GOAL OF THE EXERCISE
Exactly the lines below from the one with "Fig. 6 Non-engineering" up to and including the one with "Figure 3: Typical" make up the answer, with nothing else added.

Dataset entries
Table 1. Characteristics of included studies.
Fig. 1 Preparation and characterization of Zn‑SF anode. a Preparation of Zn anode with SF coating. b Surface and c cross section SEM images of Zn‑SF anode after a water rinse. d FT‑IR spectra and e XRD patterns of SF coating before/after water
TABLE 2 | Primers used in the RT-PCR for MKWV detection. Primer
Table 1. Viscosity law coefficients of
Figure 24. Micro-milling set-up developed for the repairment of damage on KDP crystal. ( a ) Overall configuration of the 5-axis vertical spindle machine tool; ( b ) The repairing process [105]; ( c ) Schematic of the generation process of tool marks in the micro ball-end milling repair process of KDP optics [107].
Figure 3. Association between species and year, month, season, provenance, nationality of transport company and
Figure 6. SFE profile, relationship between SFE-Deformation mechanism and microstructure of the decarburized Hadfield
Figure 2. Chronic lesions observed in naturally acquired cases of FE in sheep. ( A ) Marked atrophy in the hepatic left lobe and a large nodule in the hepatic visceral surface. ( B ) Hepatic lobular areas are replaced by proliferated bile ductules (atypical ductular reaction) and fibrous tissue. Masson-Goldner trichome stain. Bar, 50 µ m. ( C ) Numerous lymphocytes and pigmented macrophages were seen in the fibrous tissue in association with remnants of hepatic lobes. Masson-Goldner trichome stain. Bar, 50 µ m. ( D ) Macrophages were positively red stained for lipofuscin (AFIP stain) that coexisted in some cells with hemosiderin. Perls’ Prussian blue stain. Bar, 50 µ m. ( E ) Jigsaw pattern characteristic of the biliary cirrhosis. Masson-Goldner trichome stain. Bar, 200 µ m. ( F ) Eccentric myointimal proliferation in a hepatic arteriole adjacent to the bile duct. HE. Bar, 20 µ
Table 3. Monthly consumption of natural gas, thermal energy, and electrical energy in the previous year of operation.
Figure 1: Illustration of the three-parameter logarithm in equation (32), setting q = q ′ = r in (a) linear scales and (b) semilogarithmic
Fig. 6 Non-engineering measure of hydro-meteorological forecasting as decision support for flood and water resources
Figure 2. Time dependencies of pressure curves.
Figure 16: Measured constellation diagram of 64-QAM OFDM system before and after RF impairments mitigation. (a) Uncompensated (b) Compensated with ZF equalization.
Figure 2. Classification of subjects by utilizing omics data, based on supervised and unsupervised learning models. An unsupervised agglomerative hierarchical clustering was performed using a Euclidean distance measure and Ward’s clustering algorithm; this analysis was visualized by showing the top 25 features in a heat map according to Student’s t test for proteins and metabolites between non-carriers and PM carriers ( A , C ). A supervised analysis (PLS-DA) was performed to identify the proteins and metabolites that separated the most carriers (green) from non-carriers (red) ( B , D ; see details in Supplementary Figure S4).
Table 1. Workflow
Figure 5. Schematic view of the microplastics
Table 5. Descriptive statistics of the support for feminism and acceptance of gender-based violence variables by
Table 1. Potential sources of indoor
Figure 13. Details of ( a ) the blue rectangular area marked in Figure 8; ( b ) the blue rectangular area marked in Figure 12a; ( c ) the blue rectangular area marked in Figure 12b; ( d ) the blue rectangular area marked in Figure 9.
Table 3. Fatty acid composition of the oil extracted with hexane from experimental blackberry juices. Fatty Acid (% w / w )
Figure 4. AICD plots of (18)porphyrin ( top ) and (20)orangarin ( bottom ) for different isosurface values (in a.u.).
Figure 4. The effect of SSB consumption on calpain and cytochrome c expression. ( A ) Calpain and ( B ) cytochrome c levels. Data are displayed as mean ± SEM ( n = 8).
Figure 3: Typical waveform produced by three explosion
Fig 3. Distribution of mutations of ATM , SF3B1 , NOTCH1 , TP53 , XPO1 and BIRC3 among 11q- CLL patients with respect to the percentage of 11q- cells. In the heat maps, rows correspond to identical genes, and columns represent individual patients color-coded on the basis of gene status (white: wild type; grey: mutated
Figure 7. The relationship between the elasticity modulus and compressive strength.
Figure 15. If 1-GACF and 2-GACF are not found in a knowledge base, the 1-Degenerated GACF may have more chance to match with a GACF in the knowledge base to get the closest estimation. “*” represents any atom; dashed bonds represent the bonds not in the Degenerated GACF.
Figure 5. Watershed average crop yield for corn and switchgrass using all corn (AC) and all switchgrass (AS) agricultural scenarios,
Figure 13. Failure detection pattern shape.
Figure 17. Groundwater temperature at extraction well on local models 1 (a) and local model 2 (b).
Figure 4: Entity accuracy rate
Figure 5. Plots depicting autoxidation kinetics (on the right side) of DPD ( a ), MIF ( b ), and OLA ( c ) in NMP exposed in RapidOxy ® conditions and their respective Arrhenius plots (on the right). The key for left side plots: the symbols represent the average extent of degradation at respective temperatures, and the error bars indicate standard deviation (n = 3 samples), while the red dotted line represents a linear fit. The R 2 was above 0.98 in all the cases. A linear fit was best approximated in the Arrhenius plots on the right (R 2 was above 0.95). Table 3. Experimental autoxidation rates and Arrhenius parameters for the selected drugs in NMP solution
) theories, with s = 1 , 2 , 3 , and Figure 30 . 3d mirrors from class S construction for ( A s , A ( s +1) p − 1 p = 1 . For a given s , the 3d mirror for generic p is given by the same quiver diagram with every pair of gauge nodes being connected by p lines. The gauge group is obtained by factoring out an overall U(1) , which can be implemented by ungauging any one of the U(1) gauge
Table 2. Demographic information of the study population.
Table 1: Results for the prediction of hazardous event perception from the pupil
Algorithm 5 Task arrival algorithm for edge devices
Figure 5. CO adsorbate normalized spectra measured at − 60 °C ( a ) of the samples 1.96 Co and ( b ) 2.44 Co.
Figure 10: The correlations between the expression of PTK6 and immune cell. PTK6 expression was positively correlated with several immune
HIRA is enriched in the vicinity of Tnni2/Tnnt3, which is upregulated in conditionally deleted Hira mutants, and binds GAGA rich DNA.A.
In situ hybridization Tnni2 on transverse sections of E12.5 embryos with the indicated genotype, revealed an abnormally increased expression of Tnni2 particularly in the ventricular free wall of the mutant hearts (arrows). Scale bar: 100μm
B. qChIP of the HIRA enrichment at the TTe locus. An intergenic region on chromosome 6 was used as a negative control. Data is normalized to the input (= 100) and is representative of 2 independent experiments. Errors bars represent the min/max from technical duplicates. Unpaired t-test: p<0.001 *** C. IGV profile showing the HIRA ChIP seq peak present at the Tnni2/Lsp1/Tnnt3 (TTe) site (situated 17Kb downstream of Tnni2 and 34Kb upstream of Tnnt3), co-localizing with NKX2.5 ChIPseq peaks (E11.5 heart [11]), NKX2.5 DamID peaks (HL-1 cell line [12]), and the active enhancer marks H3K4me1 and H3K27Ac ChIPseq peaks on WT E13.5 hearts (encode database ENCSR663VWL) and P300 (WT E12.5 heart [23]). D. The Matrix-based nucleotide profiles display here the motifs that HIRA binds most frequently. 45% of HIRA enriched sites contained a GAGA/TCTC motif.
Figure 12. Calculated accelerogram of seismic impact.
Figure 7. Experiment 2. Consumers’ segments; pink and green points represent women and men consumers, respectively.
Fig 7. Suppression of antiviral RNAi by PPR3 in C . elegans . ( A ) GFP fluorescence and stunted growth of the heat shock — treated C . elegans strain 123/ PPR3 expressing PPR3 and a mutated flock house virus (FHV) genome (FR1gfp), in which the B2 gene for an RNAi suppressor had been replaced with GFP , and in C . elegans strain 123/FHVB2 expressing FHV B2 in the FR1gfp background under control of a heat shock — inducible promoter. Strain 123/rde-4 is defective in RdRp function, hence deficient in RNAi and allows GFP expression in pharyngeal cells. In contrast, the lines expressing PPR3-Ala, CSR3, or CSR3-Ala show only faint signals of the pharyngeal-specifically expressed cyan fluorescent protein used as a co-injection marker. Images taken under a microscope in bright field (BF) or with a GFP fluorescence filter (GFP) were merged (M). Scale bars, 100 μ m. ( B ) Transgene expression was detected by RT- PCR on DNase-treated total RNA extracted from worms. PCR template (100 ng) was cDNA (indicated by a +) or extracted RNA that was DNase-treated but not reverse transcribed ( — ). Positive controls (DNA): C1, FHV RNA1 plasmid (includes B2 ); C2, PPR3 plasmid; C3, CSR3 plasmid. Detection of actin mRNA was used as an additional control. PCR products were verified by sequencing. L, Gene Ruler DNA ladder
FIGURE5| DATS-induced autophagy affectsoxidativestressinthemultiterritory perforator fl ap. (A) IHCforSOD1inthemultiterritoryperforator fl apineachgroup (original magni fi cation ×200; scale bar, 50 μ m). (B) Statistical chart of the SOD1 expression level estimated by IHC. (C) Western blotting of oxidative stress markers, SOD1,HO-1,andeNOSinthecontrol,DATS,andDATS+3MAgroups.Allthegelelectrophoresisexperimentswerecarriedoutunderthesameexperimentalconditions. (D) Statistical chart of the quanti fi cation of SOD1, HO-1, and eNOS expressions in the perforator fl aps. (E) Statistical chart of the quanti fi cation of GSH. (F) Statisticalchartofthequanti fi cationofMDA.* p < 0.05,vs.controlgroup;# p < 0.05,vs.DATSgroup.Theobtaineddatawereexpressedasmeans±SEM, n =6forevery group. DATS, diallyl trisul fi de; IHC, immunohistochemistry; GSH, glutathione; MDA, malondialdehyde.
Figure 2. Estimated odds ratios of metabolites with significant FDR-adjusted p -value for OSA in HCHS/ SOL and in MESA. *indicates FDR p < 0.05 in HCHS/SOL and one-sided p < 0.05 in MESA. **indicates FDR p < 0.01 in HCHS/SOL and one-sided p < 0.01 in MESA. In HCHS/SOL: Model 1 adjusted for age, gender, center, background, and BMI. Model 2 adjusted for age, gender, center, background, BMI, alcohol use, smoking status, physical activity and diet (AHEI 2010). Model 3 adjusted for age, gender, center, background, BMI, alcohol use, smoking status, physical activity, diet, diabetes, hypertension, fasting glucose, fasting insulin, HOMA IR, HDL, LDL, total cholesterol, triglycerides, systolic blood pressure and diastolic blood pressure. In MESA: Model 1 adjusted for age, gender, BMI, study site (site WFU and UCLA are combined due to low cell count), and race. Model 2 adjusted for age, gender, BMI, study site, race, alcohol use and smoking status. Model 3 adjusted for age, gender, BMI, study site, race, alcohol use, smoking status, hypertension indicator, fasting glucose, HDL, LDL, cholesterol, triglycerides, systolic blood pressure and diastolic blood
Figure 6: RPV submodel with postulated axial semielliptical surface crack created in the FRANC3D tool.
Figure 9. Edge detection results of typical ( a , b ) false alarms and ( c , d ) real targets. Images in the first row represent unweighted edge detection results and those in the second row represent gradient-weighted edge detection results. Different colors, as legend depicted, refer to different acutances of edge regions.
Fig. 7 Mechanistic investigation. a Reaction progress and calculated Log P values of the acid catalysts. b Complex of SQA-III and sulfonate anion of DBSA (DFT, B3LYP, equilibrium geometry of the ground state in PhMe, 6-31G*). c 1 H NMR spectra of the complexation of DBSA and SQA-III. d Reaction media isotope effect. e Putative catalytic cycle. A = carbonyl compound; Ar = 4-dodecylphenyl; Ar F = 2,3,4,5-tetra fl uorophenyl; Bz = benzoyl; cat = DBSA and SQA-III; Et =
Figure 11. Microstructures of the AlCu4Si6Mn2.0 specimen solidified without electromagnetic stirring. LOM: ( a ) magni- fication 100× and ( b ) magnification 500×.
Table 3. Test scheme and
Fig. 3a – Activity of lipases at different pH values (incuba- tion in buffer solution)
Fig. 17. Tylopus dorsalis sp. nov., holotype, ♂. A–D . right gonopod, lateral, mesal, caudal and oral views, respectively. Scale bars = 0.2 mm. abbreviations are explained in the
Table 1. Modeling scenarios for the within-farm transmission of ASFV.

PROBLEM SOLUTION
Fig. 6 Non-engineering measure of hydro-meteorological forecasting as decision support for flood and water resources
Figure 2. Time dependencies of pressure curves.
Figure 16: Measured constellation diagram of 64-QAM OFDM system before and after RF impairments mitigation. (a) Uncompensated (b) Compensated with ZF equalization.
Figure 2. Classification of subjects by utilizing omics data, based on supervised and unsupervised learning models. An unsupervised agglomerative hierarchical clustering was performed using a Euclidean distance measure and Ward’s clustering algorithm; this analysis was visualized by showing the top 25 features in a heat map according to Student’s t test for proteins and metabolites between non-carriers and PM carriers ( A , C ). A supervised analysis (PLS-DA) was performed to identify the proteins and metabolites that separated the most carriers (green) from non-carriers (red) ( B , D ; see details in Supplementary Figure S4).
Table 1. Workflow
Figure 5. Schematic view of the microplastics
Table 5. Descriptive statistics of the support for feminism and acceptance of gender-based violence variables by
Table 1. Potential sources of indoor
Figure 13. Details of ( a ) the blue rectangular area marked in Figure 8; ( b ) the blue rectangular area marked in Figure 12a; ( c ) the blue rectangular area marked in Figure 12b; ( d ) the blue rectangular area marked in Figure 9.
Table 3. Fatty acid composition of the oil extracted with hexane from experimental blackberry juices. Fatty Acid (% w / w )
Figure 4. AICD plots of (18)porphyrin ( top ) and (20)orangarin ( bottom ) for different isosurface values (in a.u.).
Figure 4. The effect of SSB consumption on calpain and cytochrome c expression. ( A ) Calpain and ( B ) cytochrome c levels. Data are displayed as mean ± SEM ( n = 8).
Figure 3: Typical waveform produced by three explosion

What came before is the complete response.